Compliance with all applicable state, province, and federal data privacy regulations, including Family Education Rights and Privacy Act (FERPA), Children’s Online Privacy Protection Rule (COPPA), Breach Laws, Data Residency Laws, the Digital Millennium Copyright Law, and the Sarbanes-Oxley Act
Holder of privacy certifications from industry leaders such as TrustArc and Privo; signatory of the national Student Privacy Pledge
Achievement of ISO/IEC 27001:2013 certification, renewed each year, and compliance with the SOC 2® (Security Operations Center) examination
Depend on a Security Operations Center
ISO 27001 certified, outlining standards with annual, third-party audits that evaluate processes, training, and more
Interoperability between a vendor’s edtech products through standards that ensure secure data sharing

To improve cybersecurity insurance standing and rates, insurers typically look more favorably in terms of quoting and renewal at educational institutions that better manage cyber risks. As a rule, cyber risk awareness training is the most important risk management tool, along with vulnerability testing that depends on sophistication and the school’s financial resources.

Read more cybersecurity tips for K-12 technology leaders, principals, and superintendents.

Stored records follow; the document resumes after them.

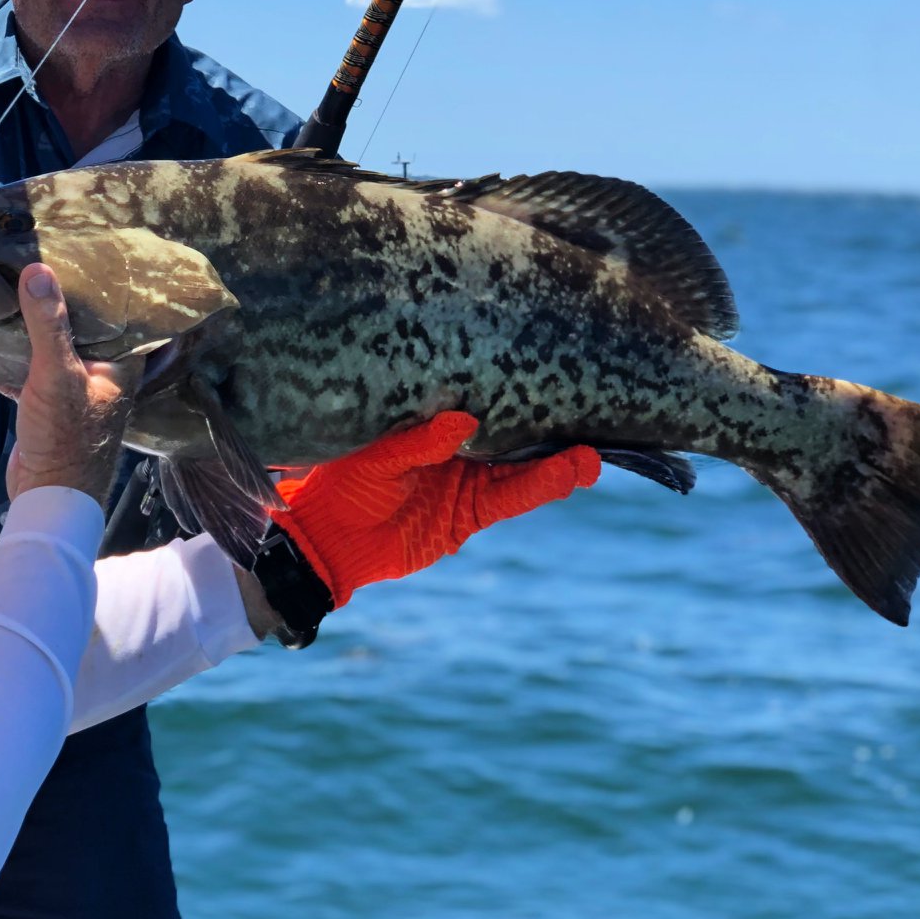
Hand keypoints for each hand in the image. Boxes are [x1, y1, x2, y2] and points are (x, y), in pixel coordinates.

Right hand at [6, 265, 140, 503]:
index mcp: (122, 362)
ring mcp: (74, 387)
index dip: (106, 282)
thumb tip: (38, 268)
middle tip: (40, 253)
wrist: (46, 496)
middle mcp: (103, 371)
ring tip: (15, 279)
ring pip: (55, 343)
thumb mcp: (57, 374)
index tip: (87, 246)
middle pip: (83, 323)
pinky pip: (32, 364)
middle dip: (61, 296)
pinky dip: (16, 348)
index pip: (121, 311)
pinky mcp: (47, 402)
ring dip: (35, 321)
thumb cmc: (65, 436)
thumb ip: (48, 323)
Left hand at [269, 412, 599, 607]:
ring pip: (520, 471)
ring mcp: (465, 483)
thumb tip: (464, 418)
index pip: (482, 405)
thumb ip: (419, 442)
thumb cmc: (340, 484)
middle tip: (592, 416)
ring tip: (591, 456)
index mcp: (432, 426)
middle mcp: (456, 451)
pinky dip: (538, 489)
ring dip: (556, 465)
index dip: (516, 394)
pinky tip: (565, 477)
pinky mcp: (468, 517)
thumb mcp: (376, 457)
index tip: (555, 379)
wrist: (326, 539)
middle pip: (512, 436)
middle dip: (550, 430)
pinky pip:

A Continual Quest for K-12 Cybersecurity Improvements

Since it appears cyber threats and attacks are not decreasing anytime soon, it’s important to never let up in the effort to improve your cybersecurity. In 2022, legislators introduced 232 cybersecurity bills across 36 states focused on the education sector, compared to 170 bills introduced in 2021 and 87 in 2020. These bills and continuing efforts to stay vigilant against cyberattacks will help improve your cybersecurity. Schools and districts need to make it an ongoing priority to strengthen cybersecurity efforts, which can lessen your costs and disruption of student learning.